[Requirement]:
A single number is expected: the count of lines in the records below that contain "middle".
***** Supplied records *****
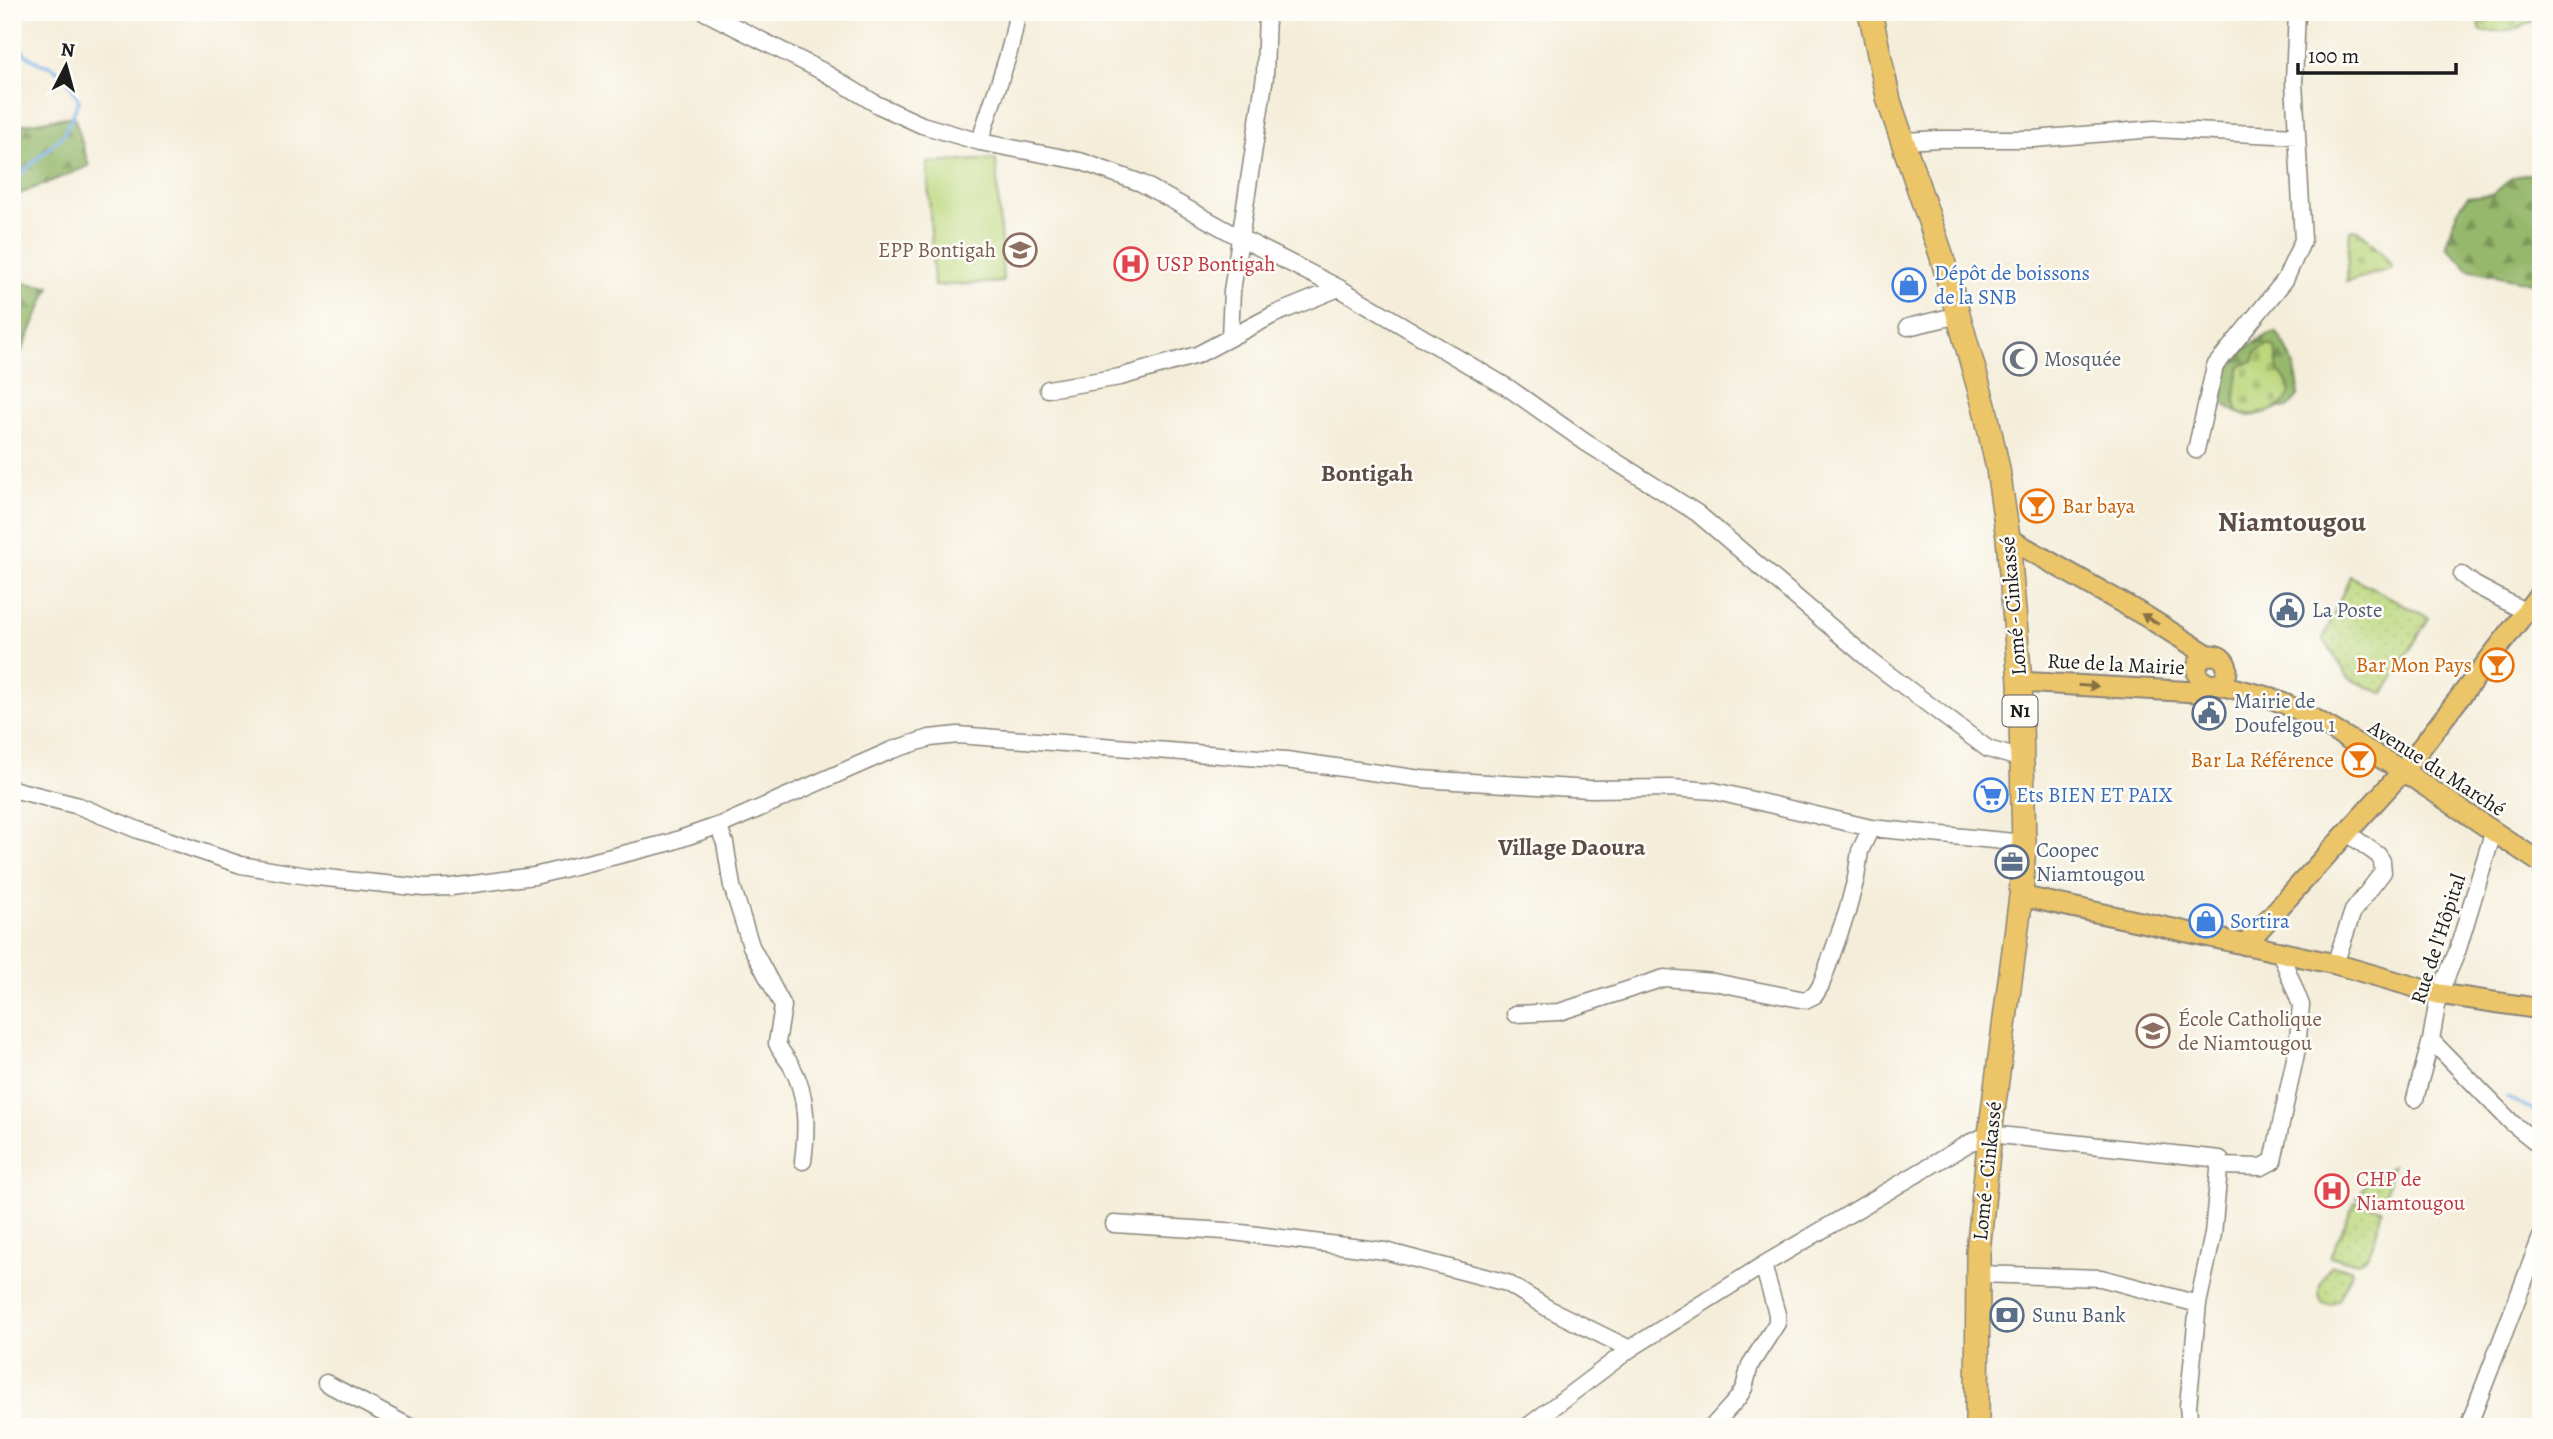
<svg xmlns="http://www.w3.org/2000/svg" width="2553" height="1439" viewBox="0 0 2553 1439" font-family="Alegreya,serif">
<defs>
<pattern id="green-dots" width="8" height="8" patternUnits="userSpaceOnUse" patternTransform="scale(1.75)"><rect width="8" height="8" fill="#bcd77d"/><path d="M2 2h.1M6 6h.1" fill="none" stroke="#a1b86b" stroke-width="1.8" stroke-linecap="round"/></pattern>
<pattern id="forest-firs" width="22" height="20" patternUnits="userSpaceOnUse" patternTransform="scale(1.75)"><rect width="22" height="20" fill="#95b86c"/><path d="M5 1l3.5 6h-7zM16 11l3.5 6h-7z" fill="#799558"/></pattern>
<pattern id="cemetery-stones" width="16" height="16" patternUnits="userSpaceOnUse" patternTransform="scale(1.75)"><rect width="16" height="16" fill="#bcd77d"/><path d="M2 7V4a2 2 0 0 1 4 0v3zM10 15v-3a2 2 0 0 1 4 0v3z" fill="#a1b86b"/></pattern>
</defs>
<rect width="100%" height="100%" fill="#fdfcf7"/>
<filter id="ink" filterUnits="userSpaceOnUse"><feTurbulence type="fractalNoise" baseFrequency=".0143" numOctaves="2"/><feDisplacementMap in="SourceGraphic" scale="14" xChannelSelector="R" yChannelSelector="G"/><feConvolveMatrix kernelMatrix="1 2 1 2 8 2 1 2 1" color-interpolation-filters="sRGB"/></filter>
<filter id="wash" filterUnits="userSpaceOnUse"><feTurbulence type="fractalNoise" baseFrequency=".00686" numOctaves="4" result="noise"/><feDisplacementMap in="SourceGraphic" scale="28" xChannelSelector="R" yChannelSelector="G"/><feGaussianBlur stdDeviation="1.57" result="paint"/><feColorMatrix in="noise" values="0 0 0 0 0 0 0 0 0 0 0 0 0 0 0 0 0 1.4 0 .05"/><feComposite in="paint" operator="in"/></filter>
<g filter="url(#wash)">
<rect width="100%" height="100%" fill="#f4edd9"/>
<!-- green -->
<path fill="url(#green-dots)" stroke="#6c7a4c" stroke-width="2" d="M 2350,576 L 2429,618 L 2384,694 L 2350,679 L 2323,639 Z
M 2392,1166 L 2384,1202 L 2357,1198 L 2366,1184 Z
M 2355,1202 L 2382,1209 C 2378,1222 2374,1261 2357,1262 C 2349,1263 2338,1258 2330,1256 Z
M 2331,1265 L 2351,1269 L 2352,1272 L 2339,1300 L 2331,1304 L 2322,1303 C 2314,1290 2324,1277 2331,1265 Z"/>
<!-- forest -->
<path fill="url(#forest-firs)" stroke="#586a44" stroke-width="2" d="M 74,116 L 89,166 L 12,197 L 12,126 Z
M 2524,174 L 2541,175 L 2541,285 L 2468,269 L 2447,246 C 2450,227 2455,212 2468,197 L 2493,194 L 2512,178 Z
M 12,281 L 50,287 L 15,366 L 12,365 Z
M 2276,332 C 2288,346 2301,378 2298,396 L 2288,407 C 2272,407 2256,420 2241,414 C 2188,394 2246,340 2276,332 Z"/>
<!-- cemetery -->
<path fill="url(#cemetery-stones)" stroke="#6c7a4c" stroke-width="2" d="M 2479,12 L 2541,12 L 2541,13 C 2525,31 2503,32 2481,31 L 2477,17 Z
M 2355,229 C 2365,233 2385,256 2392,266 L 2391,269 L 2346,282 L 2350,231 Z
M 2268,345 L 2275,348 L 2278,372 C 2317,405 2245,423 2238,411 C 2232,400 2237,379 2240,367 L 2254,360 L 2256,353 Z"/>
<!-- pitch -->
<path fill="#bcd77d" stroke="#6c7a4c" stroke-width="2" d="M 996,159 L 1003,282 L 934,286 L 927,163 Z"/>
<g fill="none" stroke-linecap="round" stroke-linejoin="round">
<!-- stream -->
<path stroke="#79b2e9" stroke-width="3.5" d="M 12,174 L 22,173 L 64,134 L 79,101 C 74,90 65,75 55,69 C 51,66 44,65 39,63 C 17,53 11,35 16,12
M 2507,1098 L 2541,1113"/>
</g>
</g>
<g filter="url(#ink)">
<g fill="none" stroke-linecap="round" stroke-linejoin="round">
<defs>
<path id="minor" d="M 705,12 L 822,71 L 878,105 L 922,125 L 980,142 L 1080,161 L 1141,183 L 1235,235 L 1339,288 L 1510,389 L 1585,442 L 1697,513 L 1872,662 L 1988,749 L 2022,759
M 1904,141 L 1940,139 L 2034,139 L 2154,129 L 2297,136
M 980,142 C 992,96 1011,61 1017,12
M 1908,327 L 1959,315
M 1230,337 L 1232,291 L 1265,76 L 1267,12
M 1048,389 L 1120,377 L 1197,355 L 1275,314 L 1339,288
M 2196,450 L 2215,366 L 2285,280 L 2303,240 L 2294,82 L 2297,12
M 2462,575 L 2475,585 L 2526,612
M 12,789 L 79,806 L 138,830 L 241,865 L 307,876 L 424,888 L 451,887 L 534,876 L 668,843 L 726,823 L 892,750 L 930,738 L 958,735 L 1286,760 L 1421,779 L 1590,789 L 1672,788 L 1714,791 L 1871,828 L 2024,843
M 718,826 L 725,843 L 732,886 L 751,946 L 783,1006 L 777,1043 C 781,1053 787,1058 792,1067 C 808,1096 807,1130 803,1161
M 2335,964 L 2353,911 L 2383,872 L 2382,861 L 2378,855 L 2346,832
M 1515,1014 L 1559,1012 L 1664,978 L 1714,982 L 1805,1000 L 1815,995 L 1821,985 L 1847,912 L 1856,878 L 1860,851 L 1871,828
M 2431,1040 L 2512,1123 L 2541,1146
M 2415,1099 L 2431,1040 L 2439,994 L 2457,952 L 2493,833
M 2219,1166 L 2262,1167 L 2273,1161 L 2297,1049 L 2301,1005 L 2280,952
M 1114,1224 L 1225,1231 L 1385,1251 L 1507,1283 L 1549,1309 L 1630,1349
M 1978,1274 L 2101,1278 L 2198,1304
M 326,1383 L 410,1427
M 1527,1427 L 1630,1349 L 1763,1265 L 1969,1143 L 1990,1134 L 2220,1159 L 2213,1234 L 2198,1304 L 2188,1406 L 2190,1427
M 1712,1427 L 1738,1398 L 1744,1388 L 1750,1365 L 1777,1323 L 1777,1314 L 1763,1265
M 2468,1427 L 2541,1237"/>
<path id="major" d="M 2008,538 L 2147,617 L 2208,655
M2197 670a15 15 0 1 1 30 0a15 15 0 1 1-30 0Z
M 2020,682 L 2196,692 L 2205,682
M 2216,684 L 2268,697 L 2299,710 L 2403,771 L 2541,863
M 2021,896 L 2335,964 L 2439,994 L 2541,1009
M 2245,945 L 2403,771 L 2541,592"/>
<path id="highway" d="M 1870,12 L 1889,101 L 1941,254 L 1985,409 L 1998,469 L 2008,538 L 2020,682 L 2024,843 L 2021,896 L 1990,1134 L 1978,1252 L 1977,1427"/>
</defs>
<!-- minor casing -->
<use href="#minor" stroke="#88847a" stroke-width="19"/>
<!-- major casing -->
<use href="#major" stroke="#88847a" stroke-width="23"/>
<!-- highway casing -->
<use href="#highway" stroke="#88847a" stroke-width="26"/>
<!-- minor -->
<use href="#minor" stroke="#fff" stroke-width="16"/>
<!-- major -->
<use href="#major" stroke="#edc569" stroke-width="19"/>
<!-- highway -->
<use href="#highway" stroke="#edc569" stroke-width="23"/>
</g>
<!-- one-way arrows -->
<defs><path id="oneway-solid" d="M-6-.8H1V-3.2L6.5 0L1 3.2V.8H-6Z" transform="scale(1.75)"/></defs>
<g fill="#847042">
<use href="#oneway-solid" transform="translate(2150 619) rotate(-149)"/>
<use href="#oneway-solid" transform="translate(2088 686) rotate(3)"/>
</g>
</g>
<!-- icons -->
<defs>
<symbol id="school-ring" viewBox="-11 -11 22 22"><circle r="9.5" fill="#fdfcf7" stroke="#8d6e63" stroke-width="1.5"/><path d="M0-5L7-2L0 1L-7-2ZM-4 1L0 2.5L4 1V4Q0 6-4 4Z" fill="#8d6e63"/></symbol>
<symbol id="hospital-ring" viewBox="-11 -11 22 22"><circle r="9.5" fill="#fdfcf7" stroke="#e0444e" stroke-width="1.5"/><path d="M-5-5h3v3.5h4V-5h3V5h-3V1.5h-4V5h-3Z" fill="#e0444e"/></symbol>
<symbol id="shop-ring" viewBox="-11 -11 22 22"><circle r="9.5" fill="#fdfcf7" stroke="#3f7fe0" stroke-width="1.5"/><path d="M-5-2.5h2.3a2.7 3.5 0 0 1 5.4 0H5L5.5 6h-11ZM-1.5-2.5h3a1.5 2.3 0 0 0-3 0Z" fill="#3f7fe0"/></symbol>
<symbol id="mosque-ring" viewBox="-11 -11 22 22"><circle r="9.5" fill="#fdfcf7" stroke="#6b7280" stroke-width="1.5"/><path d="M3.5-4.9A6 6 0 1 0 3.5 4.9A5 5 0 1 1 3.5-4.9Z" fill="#6b7280"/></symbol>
<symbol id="bar-ring" viewBox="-11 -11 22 22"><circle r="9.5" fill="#fdfcf7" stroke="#e8710a" stroke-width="1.5"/><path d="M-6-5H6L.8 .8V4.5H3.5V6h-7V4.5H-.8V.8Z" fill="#e8710a"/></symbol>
<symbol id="civic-ring" viewBox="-11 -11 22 22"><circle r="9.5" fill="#fdfcf7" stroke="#5c6f8a" stroke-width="1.5"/><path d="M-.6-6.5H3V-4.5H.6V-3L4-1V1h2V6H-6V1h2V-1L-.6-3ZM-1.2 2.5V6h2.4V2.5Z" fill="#5c6f8a"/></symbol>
<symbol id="supermarket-ring" viewBox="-11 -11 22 22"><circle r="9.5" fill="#fdfcf7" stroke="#3f7fe0" stroke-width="1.5"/><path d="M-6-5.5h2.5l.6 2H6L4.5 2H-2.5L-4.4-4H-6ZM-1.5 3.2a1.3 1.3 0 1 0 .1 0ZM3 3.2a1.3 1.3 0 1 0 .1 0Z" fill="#3f7fe0"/></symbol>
<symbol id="office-ring" viewBox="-11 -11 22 22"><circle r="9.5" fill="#fdfcf7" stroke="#5c6f8a" stroke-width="1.5"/><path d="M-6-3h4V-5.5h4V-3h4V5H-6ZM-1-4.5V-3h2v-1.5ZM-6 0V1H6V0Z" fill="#5c6f8a"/></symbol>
<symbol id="bank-ring" viewBox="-11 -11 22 22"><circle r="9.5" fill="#fdfcf7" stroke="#5c6f8a" stroke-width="1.5"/><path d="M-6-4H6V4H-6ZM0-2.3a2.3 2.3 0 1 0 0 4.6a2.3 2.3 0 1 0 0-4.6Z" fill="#5c6f8a"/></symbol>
</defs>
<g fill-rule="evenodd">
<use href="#school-ring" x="1001" y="231" width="38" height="38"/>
<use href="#hospital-ring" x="1112" y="245" width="38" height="38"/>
<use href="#shop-ring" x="1890" y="266" width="38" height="38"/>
<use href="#mosque-ring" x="2001" y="340" width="38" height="38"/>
<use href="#bar-ring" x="2018" y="487" width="38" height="38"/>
<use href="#civic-ring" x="2268" y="591" width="38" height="38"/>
<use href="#bar-ring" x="2478" y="646" width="38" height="38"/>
<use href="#civic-ring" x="2190" y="694" width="38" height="38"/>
<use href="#bar-ring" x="2340" y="741" width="38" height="38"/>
<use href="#supermarket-ring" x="1972" y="776" width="38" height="38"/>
<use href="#office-ring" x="1993" y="843" width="38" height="38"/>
<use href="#shop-ring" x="2187" y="902" width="38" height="38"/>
<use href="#school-ring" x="2134" y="1012" width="38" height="38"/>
<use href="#hospital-ring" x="2313" y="1172" width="38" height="38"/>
<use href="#bank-ring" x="1988" y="1296" width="38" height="38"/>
</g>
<g text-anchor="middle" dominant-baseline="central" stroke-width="5" stroke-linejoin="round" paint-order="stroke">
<!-- shield labels -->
<rect fill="#fdfcf7" stroke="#605f5e" stroke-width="2" x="2002.5" y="695.5" width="35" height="31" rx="5"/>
<g font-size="19" font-weight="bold" fill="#1c1c1c">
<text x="2020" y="711">N1</text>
</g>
<!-- education labels -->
<g font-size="21" fill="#785e54" stroke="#fdfcf7" text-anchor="end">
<text x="996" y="250">EPP Bontigah</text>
<text x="2178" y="1019" text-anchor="start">École Catholique<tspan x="2178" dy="24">de Niamtougou</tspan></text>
</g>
<!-- health labels -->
<g font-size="21" fill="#be3a42" stroke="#fdfcf7" text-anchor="start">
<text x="1156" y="264">USP Bontigah</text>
<text x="2356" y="1179">CHP de<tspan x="2356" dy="24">Niamtougou</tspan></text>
</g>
<!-- shop labels -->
<g font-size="21" fill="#366cbe" stroke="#fdfcf7" text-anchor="start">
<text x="1934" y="273">Dépôt de boissons<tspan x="1934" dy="24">de la SNB</tspan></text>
<text x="2016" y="795">Ets BIEN ET PAIX</text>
<text x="2230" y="921">Sortira</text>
</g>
<!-- worship labels -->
<g font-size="21" fill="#5b616d" stroke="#fdfcf7" text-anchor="start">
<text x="2044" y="359">Mosquée</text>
</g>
<!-- food labels -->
<g font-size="21" fill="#c56008" stroke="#fdfcf7" text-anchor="end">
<text x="2062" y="506" text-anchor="start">Bar baya</text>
<text x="2472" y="665">Bar Mon Pays</text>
<text x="2334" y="760">Bar La Référence</text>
</g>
<!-- street labels -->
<g font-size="21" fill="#1c1c1c" stroke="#fdfcf7">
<text transform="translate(2013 606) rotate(-95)">Lomé - Cinkassé</text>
<text transform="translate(2116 664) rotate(3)">Rue de la Mairie</text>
<text transform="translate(2437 768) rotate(33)">Avenue du Marché</text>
<text transform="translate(2438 939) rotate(-72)">Rue de l'Hôpital</text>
<text transform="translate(1987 1171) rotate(-84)">Lomé - Cinkassé</text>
</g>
<!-- service labels -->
<g font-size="21" fill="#4e5e75" stroke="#fdfcf7" text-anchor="start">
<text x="2312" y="610">La Poste</text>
<text x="2234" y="701">Mairie de<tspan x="2234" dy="24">Doufelgou 1</tspan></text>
<text x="2036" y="850">Coopec<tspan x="2036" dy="24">Niamtougou</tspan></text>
<text x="2032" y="1315">Sunu Bank</text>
</g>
<!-- quarter labels -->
<g font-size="24" font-weight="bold" fill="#5d4c46" stroke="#fdfcf7">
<text x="1367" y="473">Bontigah</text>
<text x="1572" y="847">Village Daoura</text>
</g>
<!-- district labels -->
<g font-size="28" font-weight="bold" fill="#5d4c46" stroke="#fdfcf7">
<text x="2292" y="522">Niamtougou</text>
</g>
</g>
<!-- margin -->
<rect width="2553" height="1439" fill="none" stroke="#fdfcf7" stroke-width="42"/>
<!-- north arrow -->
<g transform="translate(66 66) rotate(6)" stroke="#fdfcf7" stroke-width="5" paint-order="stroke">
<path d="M0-5L12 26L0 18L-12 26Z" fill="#1c1c1c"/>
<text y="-10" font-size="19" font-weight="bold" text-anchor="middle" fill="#1c1c1c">N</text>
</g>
<!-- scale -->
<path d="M2298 63v10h158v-10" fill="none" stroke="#1c1c1c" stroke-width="3.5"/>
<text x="2308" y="63" font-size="21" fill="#1c1c1c" stroke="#fdfcf7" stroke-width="5" paint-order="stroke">100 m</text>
</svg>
*****
[Expected answer]:
2